Exposure to Asian sand dust (ASD) is associated with enhanced pulmonary morbidity and mortality, and the reporting of such cases has rapidly increased in East Asia since 2000. We reported ASD induced acute and chronic pulmonary inflammatory changes in mice (Naota et al., 2010, 2013, Shimada et al., 2015). Zinc (Zn) is reported to have an ability to influence inflammation by the production and signaling of numerous inflammatory cytokines including TNF-α and IL-1β in a variety of cell types. The purpose of the study was to assess the effects of lowered level of serum Zn on the lung toxicity induced by ASD.

Material and methods

A total of 40 ICR mice fed a CE-2 diet (containing normal level of Zn, CLEA, Japan) and 40 ICR mice fed an A12551 diet (containing low level of Zn, CLEA) were randomly divided into 5 control (n=3) and 5 exposure (n=5) groups. Suspensions of 3.0 mg of ASD particles (CJ-2, General Science Corporation, Tokyo, Japan) in saline were intratracheally instilled into mice showing normal level (average 93.46ug/dl) of serum Zn and mice showing low level of serum Zn (less than 40 ug/dl), followed by sacrifice at 24 hours, 2 weeks, and 1, 2 and 3 months after instillation. Paraffin sections of lung tissues were stained by hematoxylin and eosin and by immunohistochemistry to detect cytokines (TNF-α, IL1-β), an autophagy marker (LC-3) and a lysosome marker (Lamp1). Selected lung tissues were examined by electron microscopy.

Results

A lung histological examination revealed similar patterns in the lesions of normal and low level of serum Zn groups treated with ASD. Interstitial inflammation characterized by neutrophil infiltration and macrophage accumulation was observed throughout the time course observed; the inflammatory changes were more prominent and persistent in low level of serum Zn groups. Neutrophil infiltration dominated at 24 hours after the treatment. Thereafter, an increase in the number of macrophage at the alveolar septa was observed over time. Cytoplasmic vacuolar change of enlarged macrophages containing ASD fine particles was observed in the lesion; the changes dominated in low level of serum Zn groups. The cytoplasm of macrophages in the inflammatory lesions showed positive immunolabeling for cytokines including TNF-α and IL1-β throughout the time period examined and semi-quantative analysis showed larger number of TNF-α and IL1-β positive macrophages in normal and low level of serum Zn groups, respectively. In addition, positive immunolabeling for LC-3 (an autophagy marker) and Lamp1 (a lysosome marker) were also shown in the cytoplasm of macrophages containing ASD fine particles; LC-3 positivity was less prominent in low level of serum Zn groups.

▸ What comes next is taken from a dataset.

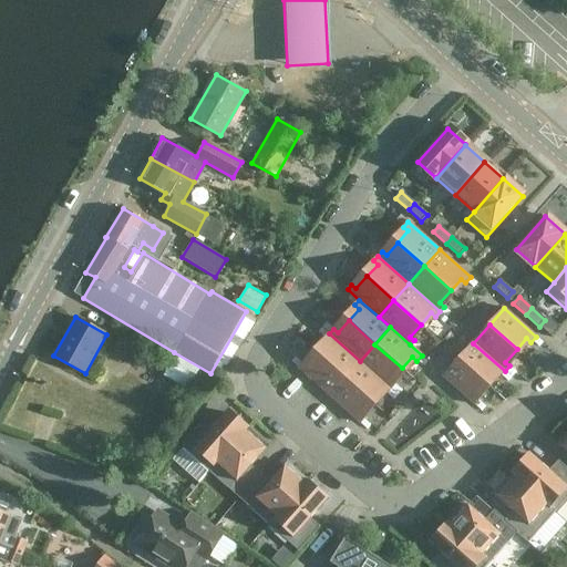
[(135,356),(144,339),(124,328),(115,344),(135,356)]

Electron microscopy demonstrated swollen mitochondrion and dilated lysosomes containing ASD fine particles in the cytoplasm of low level of serum Zn groups.

Conclusions

These findings suggest that lowered serum Zn level may induce modulation of cytokine expression and lysosomal malfunction including phagocytosis and/or autophagy pathway and resultant persistence of interstitial pyogranulomatous inflammation in the lungs of mice treated with ASD.